Le 25 novembre, à l’appel des trois principales fédérations syndicales, l’Italie a connu sa sixième grève générale depuis que Berlusconi est revenu au pouvoir en mai 2001. C’est la troisième année consécutive qu’une grève générale suit directement l’annonce du projet budgétaire annuel du gouvernement.
Cédric Gérôme
La proposition de budget pour 2006 prévoit d’accélérer les privatisations et de tronçonner 16,5 milliards d’euros des dépenses publiques. Malgré la volonté de la bureaucratie syndicale de limiter l’ampleur du mouvement, la grève a été massivement suivie. Des milliers de manifestants sont descendus dans les rues de dizaines de villes; usines, banques, administrations et postes étaient paralysées tandis que les hôpitaux n’assuraient que les services d’urgence et que les transports tournaient au ralenti. « Cette grève est absolument inutile » a déclaré Berlusconi. Cette arrogance reflète le manque criant d’un parti pour relayer la combativité de la classe ouvrière italienne sur le plan politique.
L’Italie, « le malade de l’Europe »
Récemment, l’hebdomadaire britannique The Economist a publié un rapport sur la situation économique en Italie.
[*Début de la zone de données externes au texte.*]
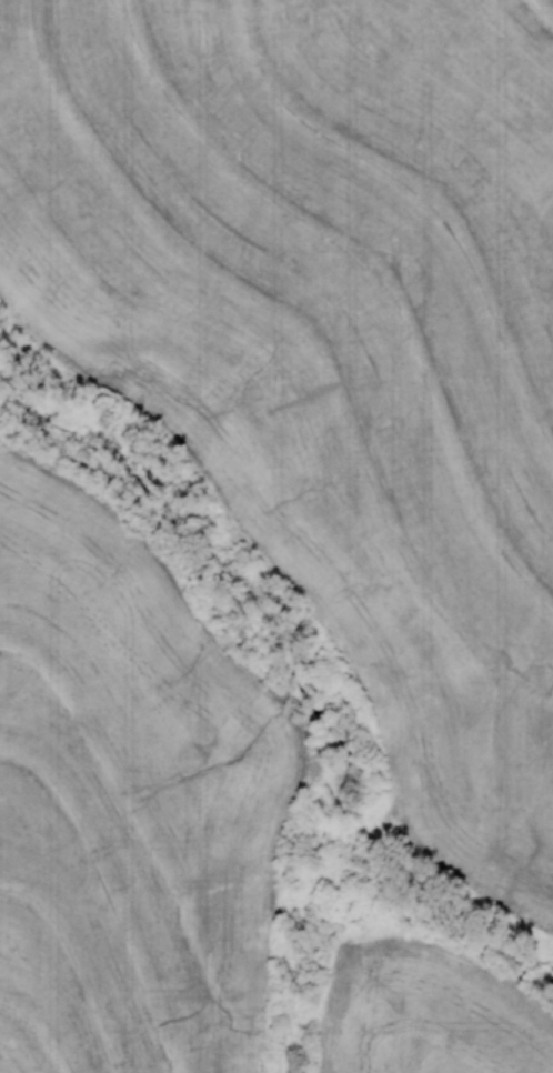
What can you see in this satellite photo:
crop: (331, 337)
crop: (126, 801)
crop: (429, 1013)

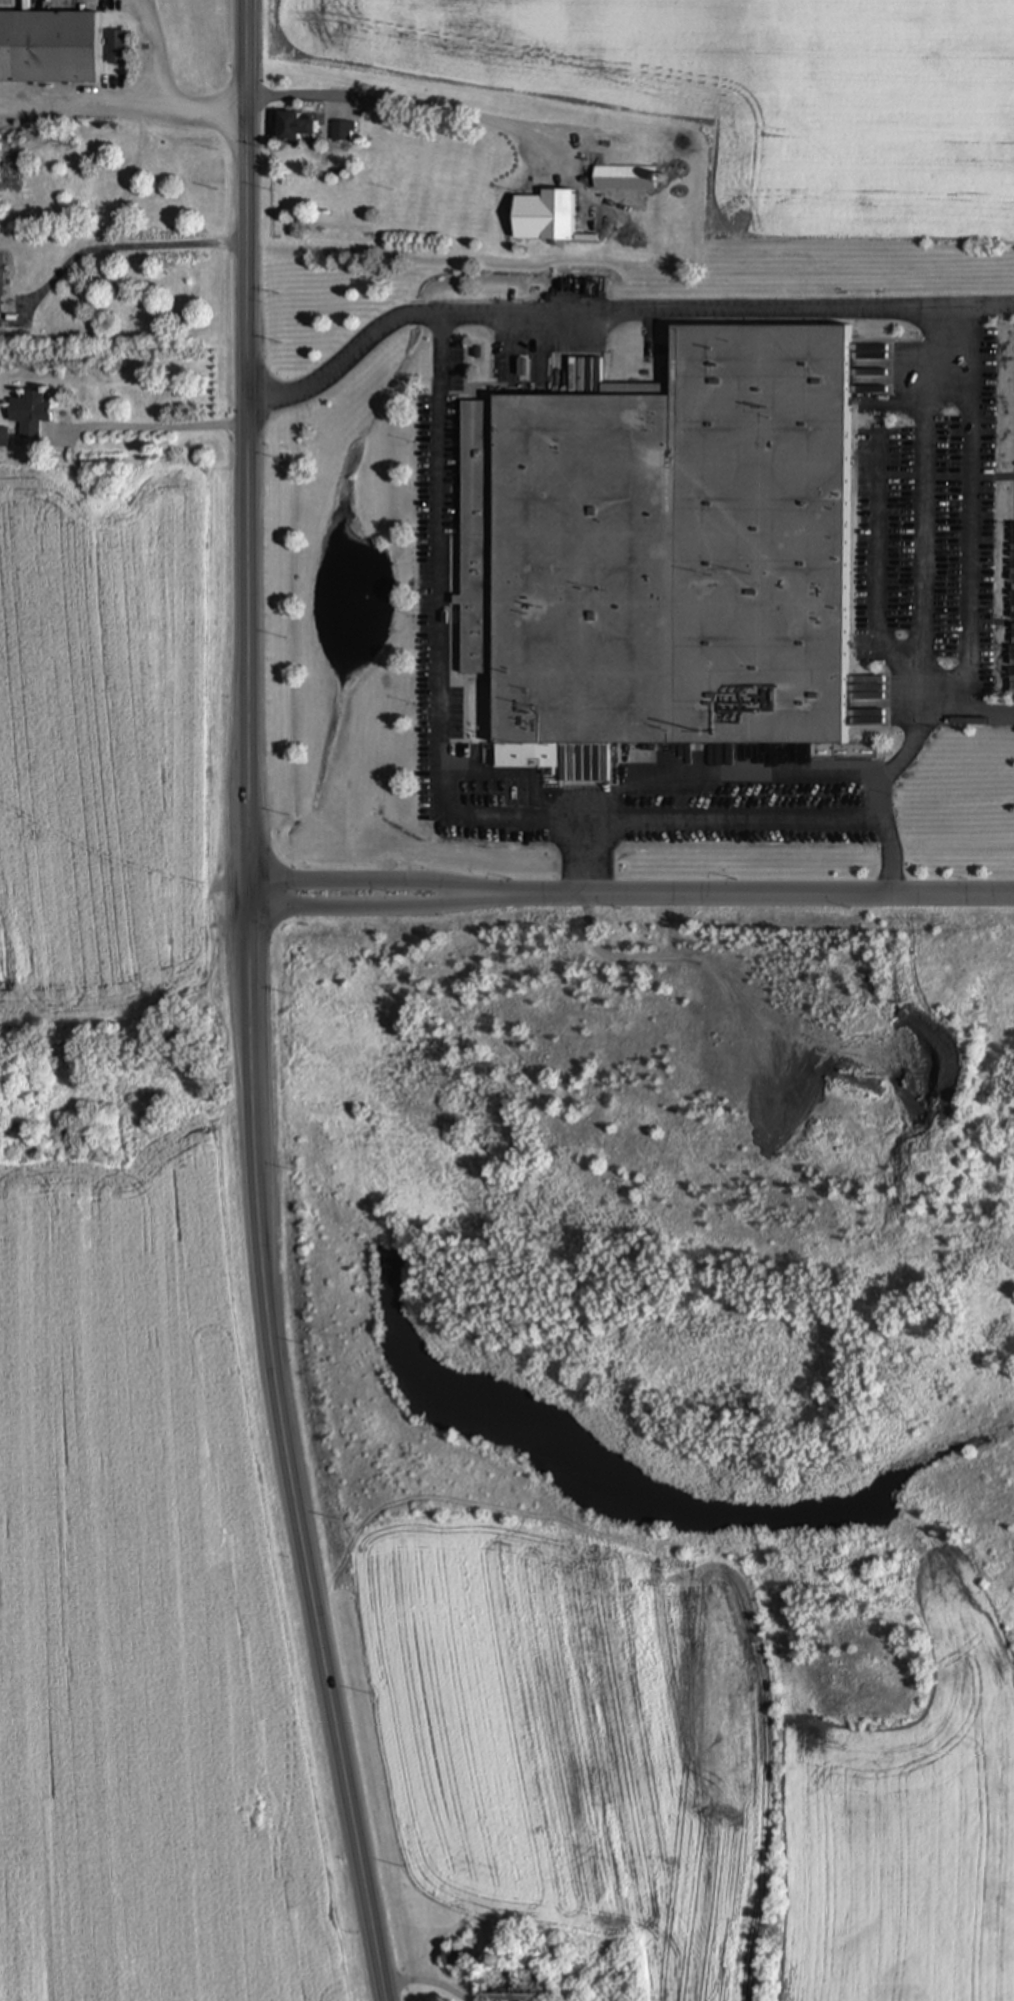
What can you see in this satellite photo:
building: (48, 48)
building: (116, 48)
road: (154, 50)
road: (80, 100)
road: (206, 111)
building: (293, 128)
building: (342, 132)
building: (623, 179)
building: (556, 216)
road: (127, 247)
building: (0, 283)
road: (728, 309)
road: (350, 358)
building: (28, 414)
road: (158, 428)
building: (4, 438)
road: (919, 486)
road: (968, 518)
building: (663, 552)
road: (880, 589)
road: (516, 821)
road: (577, 858)
road: (362, 882)
road: (743, 896)
road: (362, 909)
road: (250, 1005)
crop: (582, 1764)
road: (427, 1982)
building: (509, 1987)

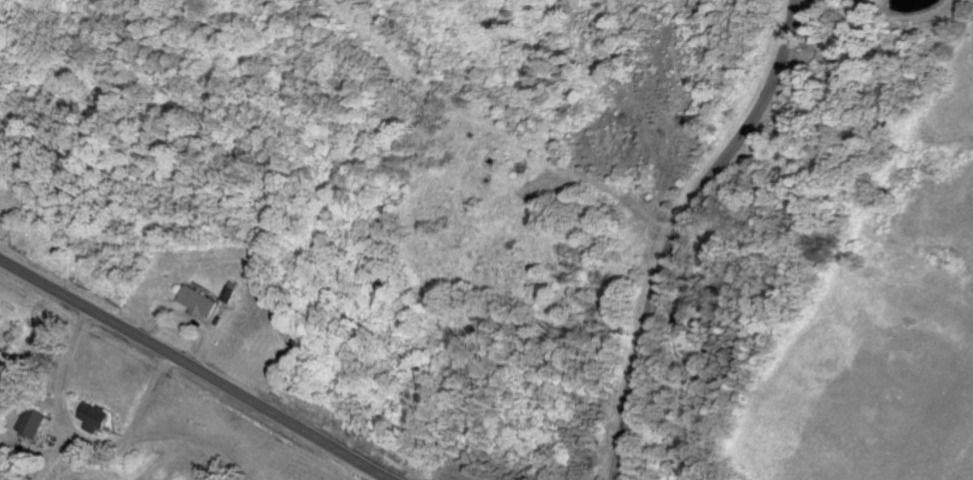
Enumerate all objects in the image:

L’article explique que durant la dernière décennie, la part du revenu national revenant aux salariés a fondu de 10%. Quelques 40% des Italiens âgés de 30 à 34 ans vivent encore chez leurs parents, du fait qu’ils ne trouvent pas d’emploi ou ne gagnent simplement pas assez pour s’offrir un logement. L’Italie a le taux de natalité le plus bas de toute l’Europe et figure au bas des classements de l’OCDE établissant des études comparatives sur la qualité de l’enseignement. Ces 15 dernières années, la croissance économique moyenne du pays a été la plus faible de toute l’Europe tandis que sa part dans le commerce mondial est passé en 10 ans de 4,5 à 2,9%. L’Italie a la troisième plus grosse dette publique au monde et son déficit public s’envole à 4,3%, bien au-delà de la limite autorisée par le pacte de stabilité.
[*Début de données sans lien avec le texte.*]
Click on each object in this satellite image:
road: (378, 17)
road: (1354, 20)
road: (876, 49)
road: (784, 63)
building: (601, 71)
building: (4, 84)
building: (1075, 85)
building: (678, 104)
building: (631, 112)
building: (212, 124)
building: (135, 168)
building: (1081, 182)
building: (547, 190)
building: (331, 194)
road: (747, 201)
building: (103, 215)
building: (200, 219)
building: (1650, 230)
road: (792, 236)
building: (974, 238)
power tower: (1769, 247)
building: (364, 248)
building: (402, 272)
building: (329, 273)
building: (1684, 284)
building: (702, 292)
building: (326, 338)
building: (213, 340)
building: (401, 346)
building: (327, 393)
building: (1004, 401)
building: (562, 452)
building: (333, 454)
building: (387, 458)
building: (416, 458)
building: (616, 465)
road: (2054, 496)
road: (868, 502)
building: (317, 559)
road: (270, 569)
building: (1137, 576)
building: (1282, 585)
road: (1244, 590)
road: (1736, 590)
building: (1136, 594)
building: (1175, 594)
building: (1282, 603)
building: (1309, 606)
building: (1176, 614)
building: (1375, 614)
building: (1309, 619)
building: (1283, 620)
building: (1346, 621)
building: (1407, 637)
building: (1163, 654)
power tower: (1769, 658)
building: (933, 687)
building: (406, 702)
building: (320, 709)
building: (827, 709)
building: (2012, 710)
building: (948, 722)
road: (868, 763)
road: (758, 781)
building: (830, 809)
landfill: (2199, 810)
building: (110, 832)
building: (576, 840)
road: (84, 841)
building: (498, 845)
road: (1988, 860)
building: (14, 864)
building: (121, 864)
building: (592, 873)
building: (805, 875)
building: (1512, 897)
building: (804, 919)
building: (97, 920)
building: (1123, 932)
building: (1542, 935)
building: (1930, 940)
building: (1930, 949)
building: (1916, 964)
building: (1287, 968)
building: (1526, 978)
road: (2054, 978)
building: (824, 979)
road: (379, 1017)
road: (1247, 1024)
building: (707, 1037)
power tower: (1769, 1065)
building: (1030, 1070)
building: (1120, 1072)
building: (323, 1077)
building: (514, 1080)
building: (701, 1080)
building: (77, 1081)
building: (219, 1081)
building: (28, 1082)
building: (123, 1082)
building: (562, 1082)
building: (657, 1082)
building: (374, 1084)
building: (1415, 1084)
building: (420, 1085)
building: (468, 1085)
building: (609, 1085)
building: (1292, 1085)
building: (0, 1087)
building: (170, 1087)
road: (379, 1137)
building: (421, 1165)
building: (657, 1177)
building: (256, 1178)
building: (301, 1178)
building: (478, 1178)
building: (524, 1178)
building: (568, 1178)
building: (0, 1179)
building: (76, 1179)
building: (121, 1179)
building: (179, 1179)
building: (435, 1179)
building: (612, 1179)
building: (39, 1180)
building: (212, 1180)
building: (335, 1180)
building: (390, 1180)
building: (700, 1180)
« L’Union », remake de « l’Olivier »
A l’approche des législatives d’avril 2006, les sondages créditent Berlusconi de 25%, alors que l’alliance de centre-gauche autour de Romano Prodi («L’Union») bénéficie d’une confiance de 54%. Une frange importante de la bourgeoisie italienne veut se débarrasser de Berlusconi et verrait d’un bon œil l’arrivée au pouvoir de Prodi, meilleur emballage politique pour poursuivre le démantèlement des acquis sociaux des travailleurs. Si Prodi joue sur une réthorique de gauche pour s’attirer la sympathie du mouvement ouvrier, le ton de sa future politique a déjà été donné. The Economist exprimait des doutes sur les capacités d’une coalition de centre-gauche à mener «les réformes radicales et douloureuses dont le pays a besoin». Et Prodi de les rassurer : «J’ai l’habitude des ces critiques, mais nous les démentirons dans les faits.» Il est clair que l’Union n’est qu’une nouvelle version de «l’Olivier» qui avait gouverné dans la deuxième moitié des années’ 90 et qui, par sa politique anti-sociale, avait ouvert la voie à Berlusconi et lui avait pemis de revenir au pouvoir.
Il faut une alternative à la “loi du pendule” !
En Italie, la “loi du pendule” exprime l’alternance de gouvernement de centre-gauche et de centre-droite se relayant au pouvoir depuis des années pour appliquer la politique néo-libérale. Si beaucoup de travailleurs et de jeunes comptaient sur le PRC (Partito della Rifondazione Comunista), il est à déplorer que sa direction poursuive la voie d’une droitisation forcenée et ne trouve aujourd’hui rien de mieux, au nom de « l’unité contre Berlusconi », que de se mettre à la remorque de Prodi, au point que la presse italienne surnomme Bertinotti, le secrétaire général du PRC, «Prodinotti»! Si le PRC participe au prochain gouvernement et que celui-ci entre en collision avec le mouvement ouvrier, il est à prévoir que cela déclenche une nouvelle crise au sein de ce parti.